Receiving notes on your screenplay sucks. No screenwriter likes getting them. Or does it suck? Defining Buddhism is perhaps beyond the purview of this article, but the two-second definition of Buddhism is that the path to enlightenment is to cease craving impermanent things. This is also, coincidentally, the path to enlightenment in receiving notes on your screenwriting.

Screenwriting is inherently egotistical. Any good screenwriter has a healthy ego, or perhaps a too-healthy ego. It takes a certain level of hubris to say, “My writing needs to be out there in the world.”

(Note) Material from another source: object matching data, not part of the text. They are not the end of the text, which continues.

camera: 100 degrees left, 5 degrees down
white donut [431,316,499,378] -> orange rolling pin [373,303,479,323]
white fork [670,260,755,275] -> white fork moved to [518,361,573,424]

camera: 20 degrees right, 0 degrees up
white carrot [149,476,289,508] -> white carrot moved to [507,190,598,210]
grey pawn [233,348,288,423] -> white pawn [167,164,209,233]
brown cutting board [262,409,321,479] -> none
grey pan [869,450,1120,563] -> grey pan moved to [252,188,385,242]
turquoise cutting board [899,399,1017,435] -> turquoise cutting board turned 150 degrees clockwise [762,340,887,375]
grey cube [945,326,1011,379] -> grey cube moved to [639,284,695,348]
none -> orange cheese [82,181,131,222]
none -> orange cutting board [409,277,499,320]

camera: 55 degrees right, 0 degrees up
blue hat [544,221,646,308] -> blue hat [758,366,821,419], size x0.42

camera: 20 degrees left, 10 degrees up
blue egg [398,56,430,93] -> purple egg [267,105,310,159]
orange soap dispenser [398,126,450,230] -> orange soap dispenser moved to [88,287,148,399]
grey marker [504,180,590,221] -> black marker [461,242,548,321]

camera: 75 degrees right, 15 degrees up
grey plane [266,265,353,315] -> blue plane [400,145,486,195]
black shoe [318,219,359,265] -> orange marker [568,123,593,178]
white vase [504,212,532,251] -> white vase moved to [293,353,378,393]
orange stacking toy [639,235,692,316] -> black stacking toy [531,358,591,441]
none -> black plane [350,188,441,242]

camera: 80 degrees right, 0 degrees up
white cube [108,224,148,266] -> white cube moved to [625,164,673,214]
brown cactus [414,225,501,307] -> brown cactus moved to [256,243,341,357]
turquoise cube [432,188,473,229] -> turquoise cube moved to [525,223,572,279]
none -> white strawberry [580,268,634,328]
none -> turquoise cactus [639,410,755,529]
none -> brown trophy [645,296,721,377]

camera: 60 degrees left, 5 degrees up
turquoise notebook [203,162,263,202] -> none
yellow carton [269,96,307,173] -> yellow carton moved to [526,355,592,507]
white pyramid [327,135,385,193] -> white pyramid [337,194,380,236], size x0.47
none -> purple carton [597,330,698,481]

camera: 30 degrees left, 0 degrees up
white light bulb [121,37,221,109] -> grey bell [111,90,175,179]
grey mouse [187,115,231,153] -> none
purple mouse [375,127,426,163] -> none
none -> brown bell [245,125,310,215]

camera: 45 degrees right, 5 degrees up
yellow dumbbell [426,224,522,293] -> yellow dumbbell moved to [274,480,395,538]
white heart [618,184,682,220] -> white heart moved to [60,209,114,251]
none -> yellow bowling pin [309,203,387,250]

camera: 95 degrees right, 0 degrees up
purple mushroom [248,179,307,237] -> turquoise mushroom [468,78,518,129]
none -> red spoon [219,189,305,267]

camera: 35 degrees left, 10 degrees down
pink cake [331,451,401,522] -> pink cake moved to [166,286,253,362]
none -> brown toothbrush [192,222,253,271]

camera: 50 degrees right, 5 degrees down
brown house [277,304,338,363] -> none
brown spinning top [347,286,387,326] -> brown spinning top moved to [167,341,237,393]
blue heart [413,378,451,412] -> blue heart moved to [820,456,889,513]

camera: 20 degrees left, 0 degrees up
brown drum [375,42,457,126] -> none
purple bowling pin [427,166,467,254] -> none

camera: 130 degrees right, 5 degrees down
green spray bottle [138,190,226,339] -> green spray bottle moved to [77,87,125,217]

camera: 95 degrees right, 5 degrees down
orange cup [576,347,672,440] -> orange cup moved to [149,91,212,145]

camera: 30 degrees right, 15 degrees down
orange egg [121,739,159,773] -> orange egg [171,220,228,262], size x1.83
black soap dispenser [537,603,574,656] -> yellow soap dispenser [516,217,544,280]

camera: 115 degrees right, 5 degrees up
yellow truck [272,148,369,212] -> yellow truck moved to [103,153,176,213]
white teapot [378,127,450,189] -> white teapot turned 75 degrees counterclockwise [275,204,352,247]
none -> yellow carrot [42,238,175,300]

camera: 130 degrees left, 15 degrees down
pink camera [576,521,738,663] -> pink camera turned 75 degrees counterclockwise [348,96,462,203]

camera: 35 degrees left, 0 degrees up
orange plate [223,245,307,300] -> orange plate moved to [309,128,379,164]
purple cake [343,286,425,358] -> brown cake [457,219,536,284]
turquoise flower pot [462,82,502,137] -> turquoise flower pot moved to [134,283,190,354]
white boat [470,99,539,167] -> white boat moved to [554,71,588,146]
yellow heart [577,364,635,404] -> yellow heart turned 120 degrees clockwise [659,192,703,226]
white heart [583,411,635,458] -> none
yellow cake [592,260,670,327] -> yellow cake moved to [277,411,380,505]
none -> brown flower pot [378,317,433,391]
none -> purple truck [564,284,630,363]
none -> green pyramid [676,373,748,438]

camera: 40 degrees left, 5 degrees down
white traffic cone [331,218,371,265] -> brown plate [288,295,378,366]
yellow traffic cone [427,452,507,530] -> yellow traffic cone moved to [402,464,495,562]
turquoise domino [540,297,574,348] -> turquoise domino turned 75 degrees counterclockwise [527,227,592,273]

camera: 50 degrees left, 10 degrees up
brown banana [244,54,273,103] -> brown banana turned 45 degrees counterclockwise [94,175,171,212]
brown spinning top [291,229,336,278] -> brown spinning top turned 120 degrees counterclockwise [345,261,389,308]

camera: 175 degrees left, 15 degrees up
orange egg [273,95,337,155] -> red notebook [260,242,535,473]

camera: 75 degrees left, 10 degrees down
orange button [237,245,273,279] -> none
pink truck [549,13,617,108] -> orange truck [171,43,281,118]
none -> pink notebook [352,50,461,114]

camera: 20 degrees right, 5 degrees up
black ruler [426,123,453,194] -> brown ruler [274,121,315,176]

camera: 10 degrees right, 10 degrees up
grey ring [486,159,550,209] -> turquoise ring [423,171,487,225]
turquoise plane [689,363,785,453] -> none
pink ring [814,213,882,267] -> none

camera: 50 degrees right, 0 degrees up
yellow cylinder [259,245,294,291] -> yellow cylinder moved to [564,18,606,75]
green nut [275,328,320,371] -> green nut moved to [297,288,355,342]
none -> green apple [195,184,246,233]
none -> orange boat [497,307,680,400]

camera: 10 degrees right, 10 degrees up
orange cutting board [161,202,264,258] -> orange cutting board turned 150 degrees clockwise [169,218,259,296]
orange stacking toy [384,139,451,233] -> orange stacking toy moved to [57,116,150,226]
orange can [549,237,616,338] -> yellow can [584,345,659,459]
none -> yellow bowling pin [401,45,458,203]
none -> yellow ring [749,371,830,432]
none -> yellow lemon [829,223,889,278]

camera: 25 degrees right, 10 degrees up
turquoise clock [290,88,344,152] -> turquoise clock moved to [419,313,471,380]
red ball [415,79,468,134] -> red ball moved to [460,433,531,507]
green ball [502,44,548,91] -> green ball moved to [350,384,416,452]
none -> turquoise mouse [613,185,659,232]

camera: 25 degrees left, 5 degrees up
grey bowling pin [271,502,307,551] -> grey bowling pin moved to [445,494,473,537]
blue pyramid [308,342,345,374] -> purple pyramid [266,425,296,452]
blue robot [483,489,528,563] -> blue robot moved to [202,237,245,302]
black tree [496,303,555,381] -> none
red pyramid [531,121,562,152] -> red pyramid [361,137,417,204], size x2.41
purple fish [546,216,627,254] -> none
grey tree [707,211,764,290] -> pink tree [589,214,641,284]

Because of this, receiving notes is painful. Because a note can feel like it means, “You are not a good writer.” This is where accepting, or ceasing to desire, an impermanent thing, like your screenplay, becomes important.

Screenplays are fundamentally impermanent. On your own, you might write five drafts. Once you show the script to anyone, you might write another five drafts. By the time a producer comes onboard, there will be more drafts. If an actor or actress or director or all three join the project, they will have notes and there will be more drafts.

The script for a movie is an ever-changing organism. It’s impermanent. And everyone trying to change it, on a base level, is hoping their changes will improve the film. No one benefits from a bad film. Everyone has the same goal.

This is where a screenwriter can achieve note-taking nirvana. Accept that the script is impermanent. It will change. It must change. The version you love does not actually exist. And you can love the next version and the version after that.

Here’s the best part about approaching notes this way – they start to become fun. Notes are like going to the gym for screenwriters. They exercise your creative muscles. And writers who are great at taking notes will always work.